* start MATERIAL SUPPLIED *

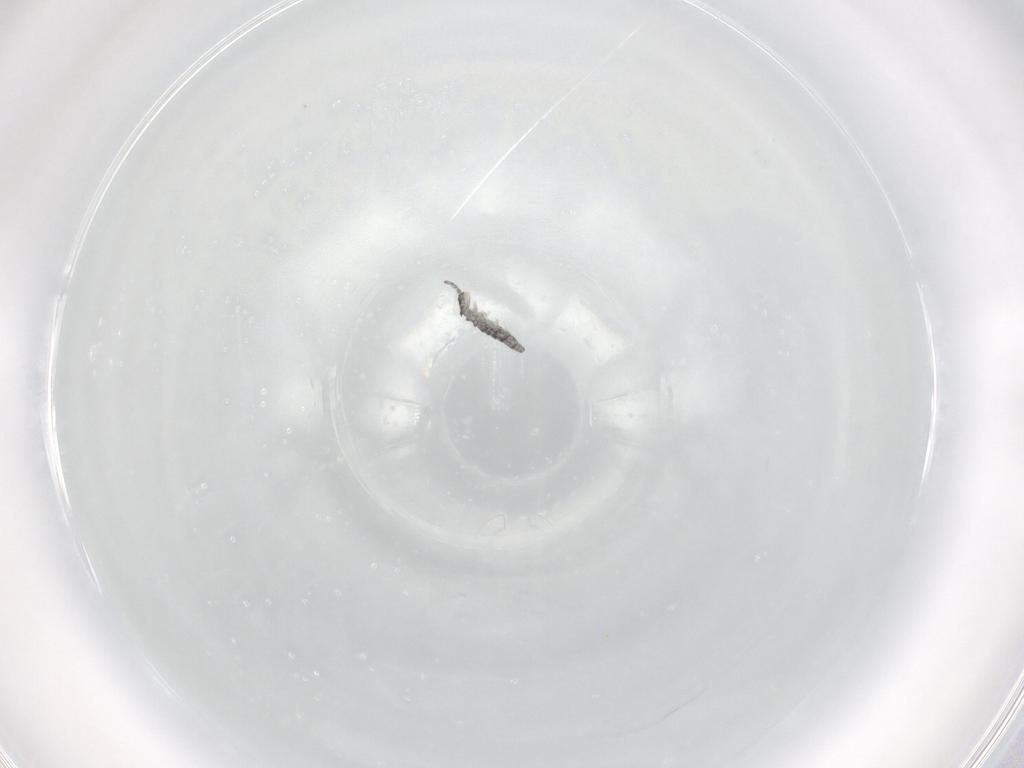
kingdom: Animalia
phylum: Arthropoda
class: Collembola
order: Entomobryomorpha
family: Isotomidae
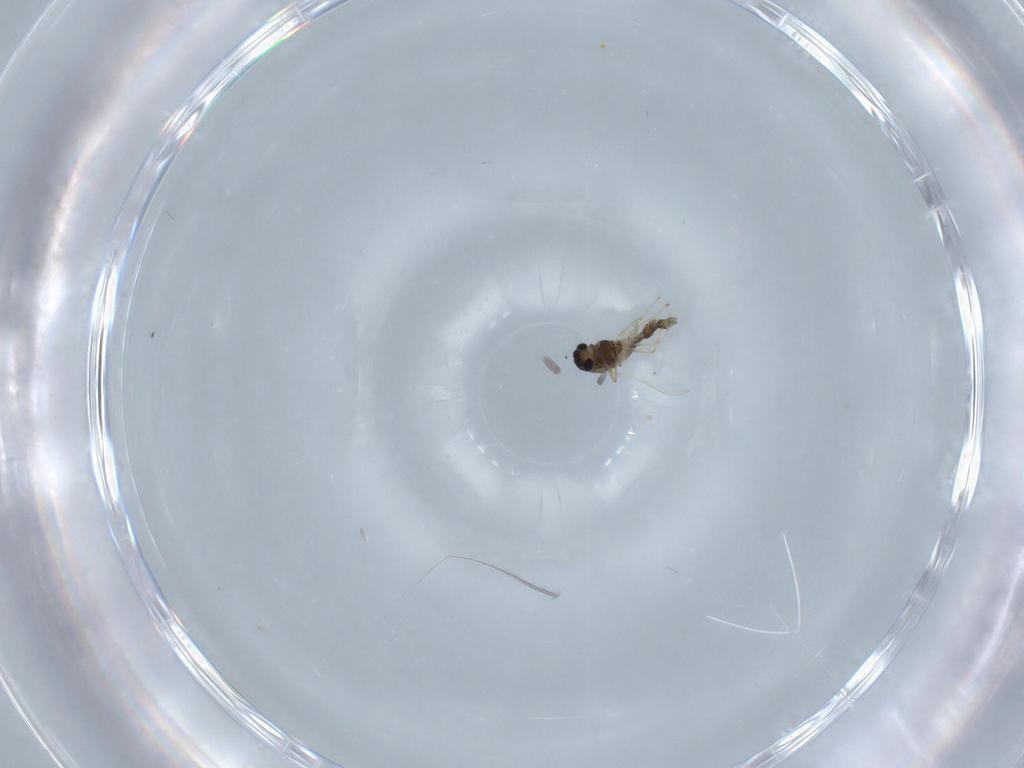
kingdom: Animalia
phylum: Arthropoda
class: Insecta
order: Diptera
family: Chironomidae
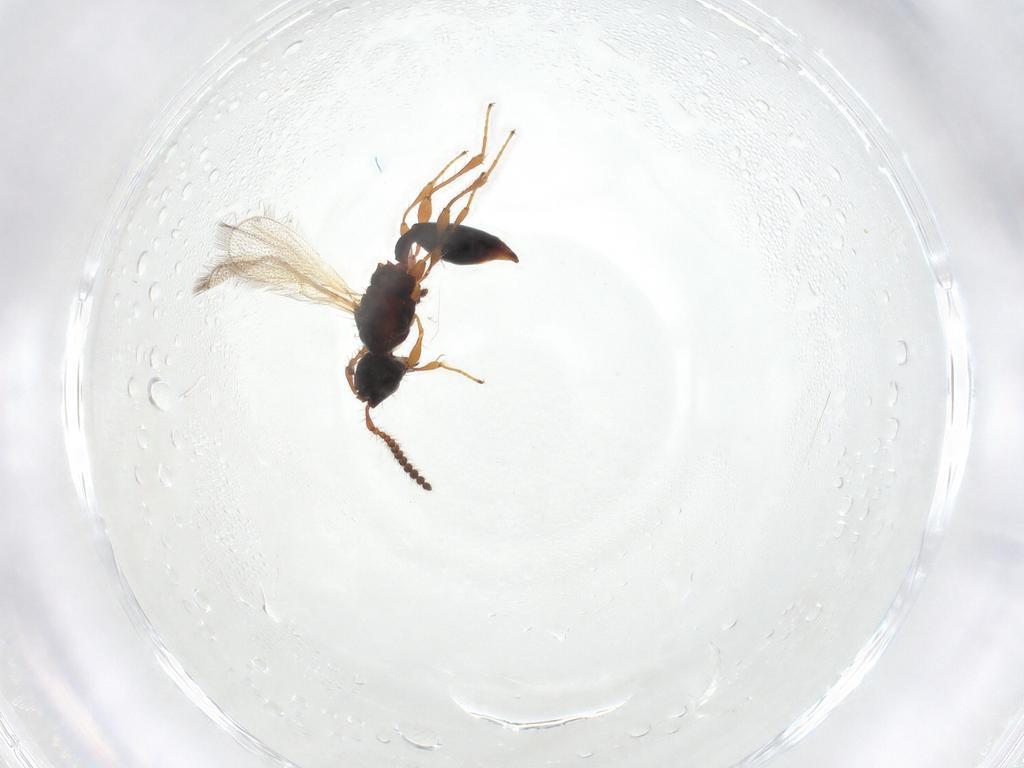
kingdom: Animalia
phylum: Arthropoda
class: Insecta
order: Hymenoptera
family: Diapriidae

* end MATERIAL SUPPLIED *

REQUIRED WORK: Rewrite the stretch of the entries from the line containing "class: Collembola" through the end, substituting "division" for "phylum" and leaving everything else unchanged. Omit the pictures.

SOLUTION TO THE EXERCISE:
class: Collembola
order: Entomobryomorpha
family: Isotomidae
kingdom: Animalia
division: Arthropoda
class: Insecta
order: Diptera
family: Chironomidae
kingdom: Animalia
division: Arthropoda
class: Insecta
order: Hymenoptera
family: Diapriidae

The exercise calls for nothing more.